Reputation: 260
I am working in an offline Linux env. (RedHat 7.6) until today I've used the full path to install the files with pip, and it works great. (still, do)
Now on automated testing, I want to create a virtual environment and pip install a requirements file.

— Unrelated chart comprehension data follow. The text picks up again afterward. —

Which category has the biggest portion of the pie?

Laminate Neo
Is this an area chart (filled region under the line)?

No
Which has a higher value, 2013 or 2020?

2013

The problem is, it keeps searching the web,
even though I've used --prefix
, and tried --target
I can't get it to install from a certain folder,
always try to search the web
requirements file:
numpy==1.16.4
folder:
/custom_dev/install/
inside the folder:
numpy-1.16.4-cp37-37m-manylinux_x86_64.whl
tried:
pip3 install -r requirements.txt --target=/custom_dev/install/
pip3 install -r requirements.txt --prefix=/custom_dev/install/
and other stuff from StackOverflow, I've yet to find a solution to my problem, or a thread with the same one, suggestions?
ty!
Upvotes: 1
Views: 744
Reputation: 94483
pip3 install -r requirements.txt --find-links=/custom_dev/install/ --no-index
The keyword to prevent pip
to connect to PyPI via the network is --no-index
.
Upvotes: 0
Reputation: 27311
Our pip-local
does that:
c:\srv\bin> cat pip-local.bat
@echo off
rem pip install with `--upgrade --no-deps --no-index --find-links=file:///%SRV%/wheelhouse`
pip %* --upgrade --no-deps --no-index --find-links=file:///%SRV%/wheelhouse
the linux version uses $*
instead of %*
and $SRV
instead of %SRV%
:
pip $* --upgrade --no-deps --no-index --find-links=file:///${SRV}/wheelhouse
You can remove the --no-deps
if you want dependencies to be found as well (although it will search the web if it can't find a wheel satisfying a dependency in your wheelhouse).
The companion tool is getwheel
c:\srv\bin> cat getwheel.bat
@echo off
rem
rem Download wheel file for package (getwheel foo==1.4.1)
rem
pip wheel --wheel-dir=%SRV%\wheelhouse %*
linux version:
pip wheel --wheel-dir=${SRV}/wheelhouse $*
which is used like:
getwheel numpy==1.16.4
or
getwheel -r requirements.txt
which causes the wheels of the package and its dependencies to be placed in the wheelhouse folder.